• [Assignment] Identify each line below that contains the word "accessories", and copy it out.

━━━━━ Input material ━━━━━

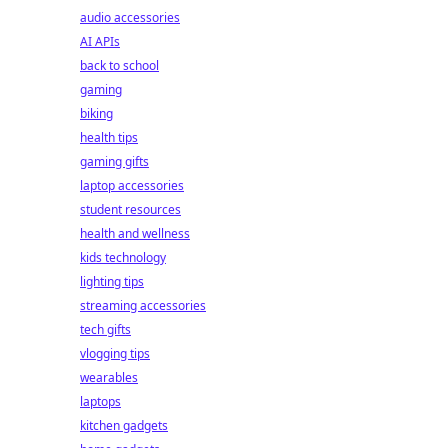
audio accessories
AI APIs
back to school
gaming
biking
health tips
gaming gifts
laptop accessories
student resources
health and wellness
kids technology
lighting tips
streaming accessories
tech gifts
vlogging tips
wearables
laptops
kitchen gadgets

━━━━━

• [Written solution]
audio accessories
laptop accessories
streaming accessories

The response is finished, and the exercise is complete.